RVA Environmental Film Festival

Richmond, Virginia – Spring 2018

Catching the Sun

Playing Saturday 2/18 at the Byrd Theatre

Before the film, Drive Electric RVA will exhibit several electric cars (EVs) in front of the Byrd and demonstrate how they operate. The organization advocates for renewable energy and promotes EVs as a fun, practical transportation alternative that also reduces energy consumption and air pollution.

After the film, Aaron Sutch from Virginia Solar United Neighborhoods will speak on the new Solar Co-op and Charles Gerena from Drive Electric RVA will speak on The Zero Emission Transportation Equation.  Speakers welcome questions from the audience. 

Through the stories of workers and entrepreneurs in the U.S. and China, Catching the Sun explores the global race to lead the clean energy future.

One notion underlying Catching the Sun filmmaker Shalini Kantayya’s winning documentary is that solar power is not only a cleaner alternative to fossil fuels but can also promote employment.
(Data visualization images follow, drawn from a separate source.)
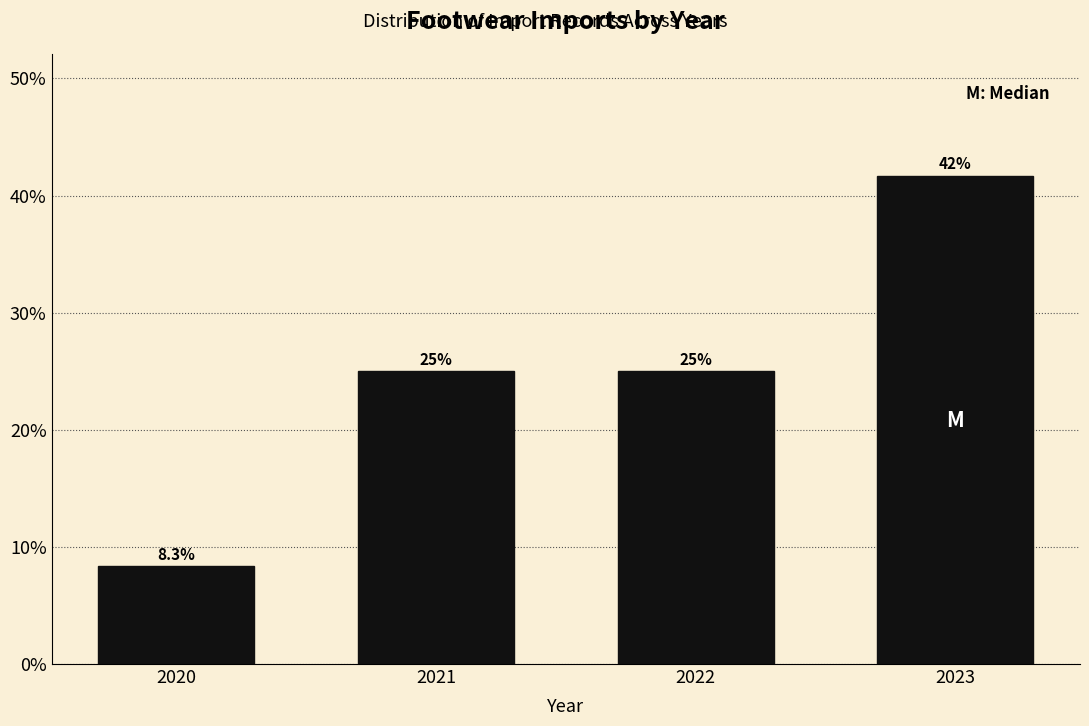

Reading left to right, list all the values displayed in this chart.

2020=8.3	2021=25.0	2022=25.0	2023=41.7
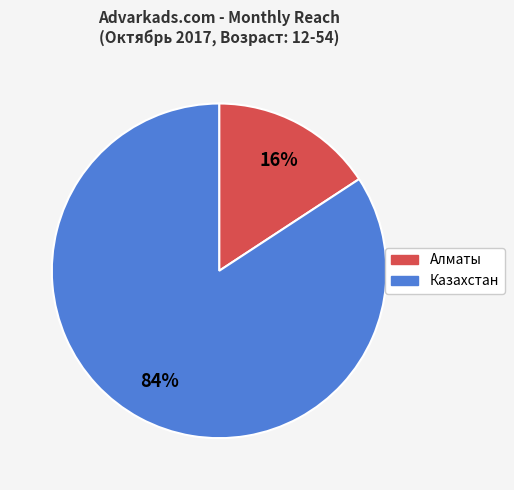

Count the number of slices in the pie.

2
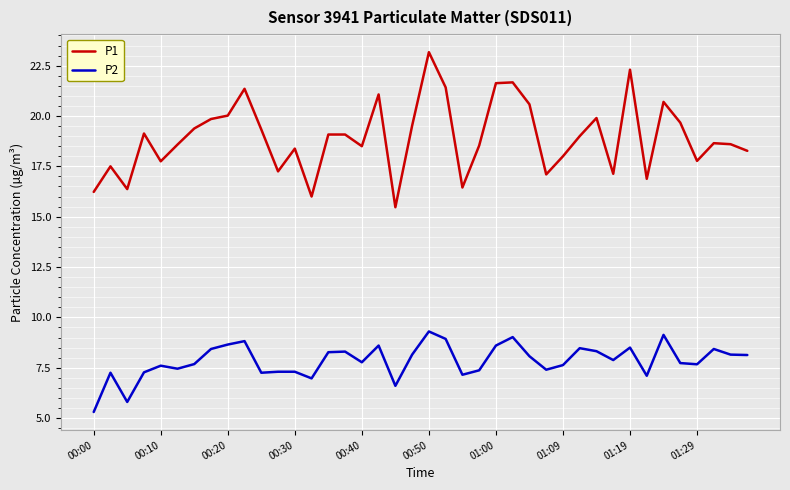

What are all the series names shown in the legend?

P1, P2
The film begins in Northern California, which has experienced at least one refinery accident, and where clean energy initiatives by Sungevity and Solar Richmond (California) are hiring and training area residents.

The energizing film bounces to countries fast-tracking solar energy production – Germany and China, “now the leading country in terms of how fast they are implementing sustainable technology at really large scale,” according to Peggy Liu, chairwoman of the nonprofit Joint U.S.- China Collaboration on Clean Energy.

Fascinating portraits stand out. In Atlanta, Debbie Dooley, founder of Conservatives for Energy Freedom, advocates solar energy’s growth within a free market, rejecting the idea that it’s a left versus right issue. Zhongwei Jiang, an entrepreneur in Wuxi, China who lived without electricity until he was 7 capitalized on the Chinese government’s investments in renewable energy in 2003 to found WesTech, a solar business. Now WesTech is finding partners in Germany, and Jian says, growing by 50 percent every year.

Van Jones, an Oakland, Calif., lawyer and activist who wrote the best seller The Green Collar Economy, wasn’t so fortunate. His efforts earned him an appointment as the Obama administration’s special adviser for environmental jobs. But vociferous opposition to him from former radio and Fox News personality Glenn Beck and Republicans in Congress forced his resignation. The battle for a greener tomorrow, Catching the Sun reminds us, has its casualties.